**Saved data entries:**
######

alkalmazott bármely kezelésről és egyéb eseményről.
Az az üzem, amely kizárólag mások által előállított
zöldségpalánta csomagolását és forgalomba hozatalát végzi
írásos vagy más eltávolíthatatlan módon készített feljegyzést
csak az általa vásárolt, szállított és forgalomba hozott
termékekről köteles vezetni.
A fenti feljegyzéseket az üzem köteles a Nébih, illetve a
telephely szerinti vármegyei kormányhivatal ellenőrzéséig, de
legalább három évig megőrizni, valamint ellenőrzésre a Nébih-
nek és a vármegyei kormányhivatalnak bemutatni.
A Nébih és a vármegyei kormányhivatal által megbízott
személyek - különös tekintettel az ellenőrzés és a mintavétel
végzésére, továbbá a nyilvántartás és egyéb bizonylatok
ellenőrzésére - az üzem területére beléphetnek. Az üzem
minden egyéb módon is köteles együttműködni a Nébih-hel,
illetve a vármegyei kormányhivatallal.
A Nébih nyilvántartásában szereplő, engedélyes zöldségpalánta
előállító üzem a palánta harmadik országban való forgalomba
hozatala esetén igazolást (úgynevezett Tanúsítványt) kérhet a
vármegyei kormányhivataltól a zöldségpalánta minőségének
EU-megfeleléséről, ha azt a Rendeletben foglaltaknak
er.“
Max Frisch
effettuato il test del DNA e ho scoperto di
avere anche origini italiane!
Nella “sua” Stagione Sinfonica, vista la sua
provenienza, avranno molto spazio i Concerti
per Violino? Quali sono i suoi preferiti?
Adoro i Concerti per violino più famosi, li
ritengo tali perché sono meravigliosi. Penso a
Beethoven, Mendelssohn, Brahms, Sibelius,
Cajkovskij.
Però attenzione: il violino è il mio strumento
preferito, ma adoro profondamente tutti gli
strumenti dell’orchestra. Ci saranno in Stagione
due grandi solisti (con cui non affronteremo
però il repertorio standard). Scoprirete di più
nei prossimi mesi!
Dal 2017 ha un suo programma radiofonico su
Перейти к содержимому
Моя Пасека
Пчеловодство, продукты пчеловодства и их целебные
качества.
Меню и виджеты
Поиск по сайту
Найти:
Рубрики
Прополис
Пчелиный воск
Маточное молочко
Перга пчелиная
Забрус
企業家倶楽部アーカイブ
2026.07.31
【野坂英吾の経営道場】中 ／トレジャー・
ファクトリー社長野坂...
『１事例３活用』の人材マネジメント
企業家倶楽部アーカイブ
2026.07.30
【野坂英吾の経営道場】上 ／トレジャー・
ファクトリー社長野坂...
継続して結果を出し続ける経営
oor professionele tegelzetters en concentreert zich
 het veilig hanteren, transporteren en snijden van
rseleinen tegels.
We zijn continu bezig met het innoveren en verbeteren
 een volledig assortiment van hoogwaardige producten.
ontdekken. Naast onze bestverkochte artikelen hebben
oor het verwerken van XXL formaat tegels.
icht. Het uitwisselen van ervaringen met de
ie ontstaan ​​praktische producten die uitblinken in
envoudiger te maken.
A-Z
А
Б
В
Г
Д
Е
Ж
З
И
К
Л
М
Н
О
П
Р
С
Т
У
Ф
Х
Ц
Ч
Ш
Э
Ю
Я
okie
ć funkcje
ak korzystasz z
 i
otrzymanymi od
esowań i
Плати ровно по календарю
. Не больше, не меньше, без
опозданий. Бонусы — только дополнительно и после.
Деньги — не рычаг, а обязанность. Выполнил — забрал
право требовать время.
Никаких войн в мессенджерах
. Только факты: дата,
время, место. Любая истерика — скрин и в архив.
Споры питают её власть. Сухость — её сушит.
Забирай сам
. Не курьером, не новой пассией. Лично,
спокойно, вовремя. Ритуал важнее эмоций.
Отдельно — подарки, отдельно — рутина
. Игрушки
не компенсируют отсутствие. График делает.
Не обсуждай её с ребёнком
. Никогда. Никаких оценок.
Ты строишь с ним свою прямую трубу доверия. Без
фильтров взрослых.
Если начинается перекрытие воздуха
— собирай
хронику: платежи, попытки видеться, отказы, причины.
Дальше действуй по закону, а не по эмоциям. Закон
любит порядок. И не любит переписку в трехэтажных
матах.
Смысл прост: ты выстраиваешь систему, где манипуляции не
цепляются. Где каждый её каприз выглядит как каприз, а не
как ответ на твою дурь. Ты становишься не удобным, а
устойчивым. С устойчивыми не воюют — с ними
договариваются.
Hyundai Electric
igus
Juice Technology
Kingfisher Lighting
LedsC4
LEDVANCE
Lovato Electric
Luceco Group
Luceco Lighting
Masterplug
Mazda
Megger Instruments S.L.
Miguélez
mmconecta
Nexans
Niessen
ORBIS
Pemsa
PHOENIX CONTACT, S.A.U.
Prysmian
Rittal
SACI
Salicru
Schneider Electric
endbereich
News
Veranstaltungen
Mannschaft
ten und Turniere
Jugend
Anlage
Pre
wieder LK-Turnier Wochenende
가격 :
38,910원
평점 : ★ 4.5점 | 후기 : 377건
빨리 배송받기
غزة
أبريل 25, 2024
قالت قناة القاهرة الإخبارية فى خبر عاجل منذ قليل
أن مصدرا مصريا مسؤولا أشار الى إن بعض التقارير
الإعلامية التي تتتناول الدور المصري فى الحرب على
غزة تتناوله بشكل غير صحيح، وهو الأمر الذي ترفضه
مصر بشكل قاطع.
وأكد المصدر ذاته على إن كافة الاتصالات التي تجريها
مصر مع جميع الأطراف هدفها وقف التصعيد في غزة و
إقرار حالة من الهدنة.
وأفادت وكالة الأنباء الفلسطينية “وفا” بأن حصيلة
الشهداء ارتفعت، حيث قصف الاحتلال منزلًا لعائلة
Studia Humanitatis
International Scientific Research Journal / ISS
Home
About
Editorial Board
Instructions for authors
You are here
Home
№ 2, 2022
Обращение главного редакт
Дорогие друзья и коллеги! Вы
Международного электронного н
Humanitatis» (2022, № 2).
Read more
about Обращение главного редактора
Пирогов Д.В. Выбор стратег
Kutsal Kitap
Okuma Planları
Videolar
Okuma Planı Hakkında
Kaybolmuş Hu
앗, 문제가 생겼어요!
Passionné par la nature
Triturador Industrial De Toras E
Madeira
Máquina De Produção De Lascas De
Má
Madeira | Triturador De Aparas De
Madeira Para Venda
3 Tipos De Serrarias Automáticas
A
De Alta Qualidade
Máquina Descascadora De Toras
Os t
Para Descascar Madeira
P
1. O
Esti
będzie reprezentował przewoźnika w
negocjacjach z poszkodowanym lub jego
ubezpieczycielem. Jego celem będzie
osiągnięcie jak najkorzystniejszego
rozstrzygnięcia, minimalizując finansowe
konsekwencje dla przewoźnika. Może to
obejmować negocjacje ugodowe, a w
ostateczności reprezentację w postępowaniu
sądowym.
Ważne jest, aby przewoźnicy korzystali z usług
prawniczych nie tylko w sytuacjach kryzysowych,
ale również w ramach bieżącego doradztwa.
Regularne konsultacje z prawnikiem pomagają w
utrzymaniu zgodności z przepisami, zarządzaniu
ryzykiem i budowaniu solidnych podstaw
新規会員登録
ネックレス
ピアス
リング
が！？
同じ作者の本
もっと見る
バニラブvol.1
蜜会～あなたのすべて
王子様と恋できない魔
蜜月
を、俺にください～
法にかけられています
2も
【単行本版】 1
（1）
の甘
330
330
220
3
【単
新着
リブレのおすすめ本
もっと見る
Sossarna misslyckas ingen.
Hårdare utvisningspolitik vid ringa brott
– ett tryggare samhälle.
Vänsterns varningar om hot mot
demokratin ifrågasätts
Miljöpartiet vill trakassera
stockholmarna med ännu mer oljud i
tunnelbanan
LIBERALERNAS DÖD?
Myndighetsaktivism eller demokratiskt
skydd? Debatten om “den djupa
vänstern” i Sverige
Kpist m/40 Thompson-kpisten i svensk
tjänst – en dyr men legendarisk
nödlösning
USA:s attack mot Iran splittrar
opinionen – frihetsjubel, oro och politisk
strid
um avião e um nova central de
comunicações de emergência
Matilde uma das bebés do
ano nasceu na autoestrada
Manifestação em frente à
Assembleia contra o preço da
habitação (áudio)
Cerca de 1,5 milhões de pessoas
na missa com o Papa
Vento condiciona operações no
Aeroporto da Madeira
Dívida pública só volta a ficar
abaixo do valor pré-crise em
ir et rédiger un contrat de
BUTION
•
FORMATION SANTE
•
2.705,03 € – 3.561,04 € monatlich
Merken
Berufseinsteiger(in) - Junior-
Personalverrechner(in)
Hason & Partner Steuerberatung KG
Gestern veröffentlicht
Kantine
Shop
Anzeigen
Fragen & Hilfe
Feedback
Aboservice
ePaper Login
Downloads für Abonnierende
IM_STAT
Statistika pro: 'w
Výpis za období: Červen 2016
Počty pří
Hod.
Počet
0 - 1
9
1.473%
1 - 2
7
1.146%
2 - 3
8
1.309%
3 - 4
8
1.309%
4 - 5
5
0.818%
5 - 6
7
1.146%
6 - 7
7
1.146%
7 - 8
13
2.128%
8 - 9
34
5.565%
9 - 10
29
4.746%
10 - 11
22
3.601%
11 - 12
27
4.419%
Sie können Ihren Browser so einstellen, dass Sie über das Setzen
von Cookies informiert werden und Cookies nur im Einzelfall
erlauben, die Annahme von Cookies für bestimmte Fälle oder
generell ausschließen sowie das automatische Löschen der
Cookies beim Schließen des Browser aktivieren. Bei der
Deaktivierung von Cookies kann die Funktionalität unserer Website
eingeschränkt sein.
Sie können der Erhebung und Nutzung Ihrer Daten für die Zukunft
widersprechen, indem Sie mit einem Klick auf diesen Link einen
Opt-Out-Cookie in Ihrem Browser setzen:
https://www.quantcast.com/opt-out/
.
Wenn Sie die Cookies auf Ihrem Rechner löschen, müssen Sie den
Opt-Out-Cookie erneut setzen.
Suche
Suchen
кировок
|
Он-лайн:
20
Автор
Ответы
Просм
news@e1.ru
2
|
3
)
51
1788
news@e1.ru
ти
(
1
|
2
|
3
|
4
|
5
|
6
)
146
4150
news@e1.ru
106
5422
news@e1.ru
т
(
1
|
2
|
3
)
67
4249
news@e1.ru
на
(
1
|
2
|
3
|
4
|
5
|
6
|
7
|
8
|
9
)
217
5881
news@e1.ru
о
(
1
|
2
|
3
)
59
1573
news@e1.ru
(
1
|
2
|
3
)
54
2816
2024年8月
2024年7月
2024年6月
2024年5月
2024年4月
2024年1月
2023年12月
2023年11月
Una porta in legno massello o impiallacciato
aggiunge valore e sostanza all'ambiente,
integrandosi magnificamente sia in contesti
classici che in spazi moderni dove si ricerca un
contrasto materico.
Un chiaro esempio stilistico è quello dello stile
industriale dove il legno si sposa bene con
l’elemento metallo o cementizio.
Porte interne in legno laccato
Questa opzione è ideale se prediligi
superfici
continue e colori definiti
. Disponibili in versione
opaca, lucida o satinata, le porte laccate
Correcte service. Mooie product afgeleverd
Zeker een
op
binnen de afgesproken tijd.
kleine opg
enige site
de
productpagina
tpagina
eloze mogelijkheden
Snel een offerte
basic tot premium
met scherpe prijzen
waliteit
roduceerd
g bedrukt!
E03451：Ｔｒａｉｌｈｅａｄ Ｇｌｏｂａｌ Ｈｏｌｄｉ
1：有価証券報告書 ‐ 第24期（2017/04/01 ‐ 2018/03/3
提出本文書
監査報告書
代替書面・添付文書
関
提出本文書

######

**About this task:** Please convert the stretch from the start of the lines through the line containing "írásos vagy más", both included, into a JSON list of strings with one string per line and blank lines left out.

**Result:**
[
  "alkalmazott bármely kezelésről és egyéb eseményről.",
  "Az az üzem, amely kizárólag mások által előállított",
  "zöldségpalánta csomagolását és forgalomba hozatalát végzi",
  "írásos vagy más eltávolíthatatlan módon készített feljegyzést"
]